Sometimes the thing fixed in b.2. cannot be amended to the not-quite perfect commit it fixes, because that commit is buried deeply in a patch series. That is exactly what interactive rebase is for: use it after plenty of "a"s and "b"s, by rearranging and editing commits, and squashing multiple commits into one.
This is something that it's good to practice with on an unimportant/duplicated repository - the process is obvious when one understands it, but might be intimidating the first few times, so it's good to have the reassurance of being able to experiment with it not mattering if something screws up.
I can see how you would use a git reset followed by a new commit to combine prior commits into a single entry but how do you do it with "rebase"? Did you misspeak and intend to say "reset", or am I missing a trick with "rebase"?
The rebase command is used to interactively merge a number of commits into a single one. I did not use the wrong word. Just carefully read the docs and then try it. It's quite easy to do (correctly).
And – as it happens – I always "do 'git'" from the command-line. This keeps me from having to puzzle-out the "convenient" features of this-or-that editor. By now, "it is a reflex."

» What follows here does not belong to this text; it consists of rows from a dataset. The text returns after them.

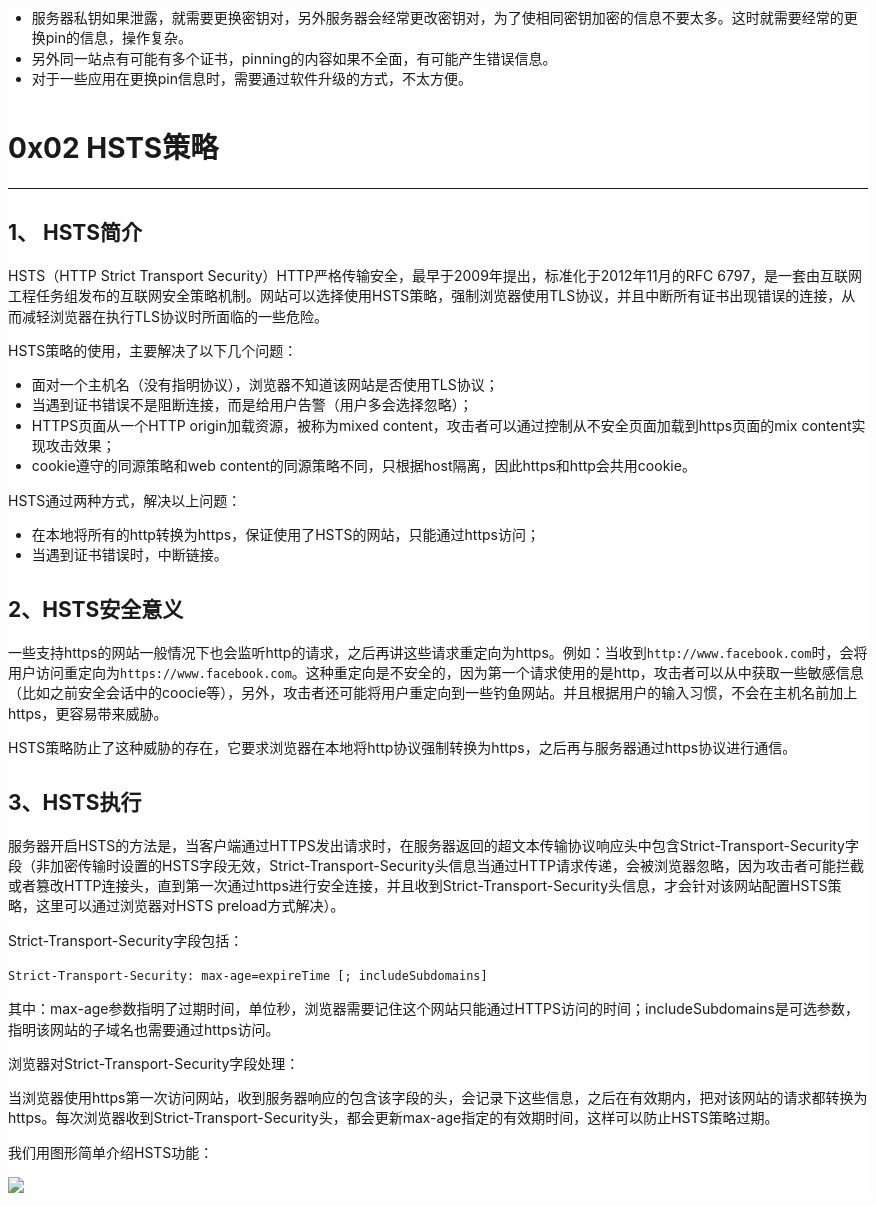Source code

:   * 服务器私钥如果泄露，就需要更换密钥对，另外服务器会经常更改密钥对，为了使相同密钥加密的信息不要太多。这时就需要经常的更换pin的信息，操作复杂。
  * 另外同一站点有可能有多个证书，pinning的内容如果不全面，有可能产生错误信息。
  * 对于一些应用在更换pin信息时，需要通过软件升级的方式，不太方便。

# 0x02 HSTS策略

* * *

## 1、 HSTS简介

HSTS（HTTP Strict Transport Security）HTTP严格传输安全，最早于2009年提出，标准化于2012年11月的RFC 6797，是一套由互联网工程任务组发布的互联网安全策略机制。网站可以选择使用HSTS策略，强制浏览器使用TLS协议，并且中断所有证书出现错误的连接，从而减轻浏览器在执行TLS协议时所面临的一些危险。

HSTS策略的使用，主要解决了以下几个问题：

  * 面对一个主机名（没有指明协议），浏览器不知道该网站是否使用TLS协议；
  * 当遇到证书错误不是阻断连接，而是给用户告警（用户多会选择忽略）；
  * HTTPS页面从一个HTTP origin加载资源，被称为mixed content，攻击者可以通过控制从不安全页面加载到https页面的mix content实现攻击效果；
  * cookie遵守的同源策略和web content的同源策略不同，只根据host隔离，因此https和http会共用cookie。

HSTS通过两种方式，解决以上问题：

  * 在本地将所有的http转换为https，保证使用了HSTS的网站，只能通过https访问；
  * 当遇到证书错误时，中断链接。

## 2、HSTS安全意义

一些支持https的网站一般情况下也会监听http的请求，之后再讲这些请求重定向为https。例如：当收到`http://www.facebook.com`时，会将用户访问重定向为`https://www.facebook.com`。这种重定向是不安全的，因为第一个请求使用的是http，攻击者可以从中获取一些敏感信息（比如之前安全会话中的coocie等），另外，攻击者还可能将用户重定向到一些钓鱼网站。并且根据用户的输入习惯，不会在主机名前加上https，更容易带来威胁。

HSTS策略防止了这种威胁的存在，它要求浏览器在本地将http协议强制转换为https，之后再与服务器通过https协议进行通信。

## 3、HSTS执行

服务器开启HSTS的方法是，当客户端通过HTTPS发出请求时，在服务器返回的超文本传输协议响应头中包含Strict-Transport-Security字段（非加密传输时设置的HSTS字段无效，Strict-Transport-Security头信息当通过HTTP请求传递，会被浏览器忽略，因为攻击者可能拦截或者篡改HTTP连接头，直到第一次通过https进行安全连接，并且收到Strict-Transport-Security头信息，才会针对该网站配置HSTS策略，这里可以通过浏览器对HSTS preload方式解决）。

Strict-Transport-Security字段包括：

    
    
    Strict-Transport-Security: max-age=expireTime [; includeSubdomains]
    

其中：max-age参数指明了过期时间，单位秒，浏览器需要记住这个网站只能通过HTTPS访问的时间；includeSubdomains是可选参数，指明该网站的子域名也需要通过https访问。

浏览器对Strict-Transport-Security字段处理：

当浏览器使用https第一次访问网站，收到服务器响应的包含该字段的头，会记录下这些信息，之后在有效期内，把对该网站的请求都转换为https。每次浏览器收到Strict-Transport-Security头，都会更新max-age指定的有效期时间，这样可以防止HSTS策略过期。

我们用图形简单介绍HSTS功能：

![](http://static.wooyun.org//drops/20151104/201511040537212425911.png)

Last edited by sundialsvcs; 02-12-2024 at 10:48 AM.
rebase/cherry-pick/merge*is/are the most confusing part of a version control system. It helps to combine two (or more) parallel code modifications into one single change. But it's much easier to do it wrong than right (this is my own experience in a group with many people working on the same codebase implementing many different features).
I do use merge but I do not fool around with cherry-pick. There are plenty of aspects of git which are "well beyond my pay-grade."
Basically, I just do "a ton of in-progress commits," and then wrap all of them up into a single 'final' commit which I actually push public.
Every now and then, you simply "f!ck everything up," and what you want to do is: git reset --hard. Which is precisely what you do. Now you're miraculously teleported back to where you are once again on the diving board and you can decide what to do next. Older but wiser.
I use git for every project, even when there isn't any "external repository" and I never "push." What's priceless to me is that: "git doesn't need a server." (As I said: "Thanks, Linus! That's the second time you did something remarkable ...")
Last edited by sundialsvcs; 02-12-2024 at 05:41 PM.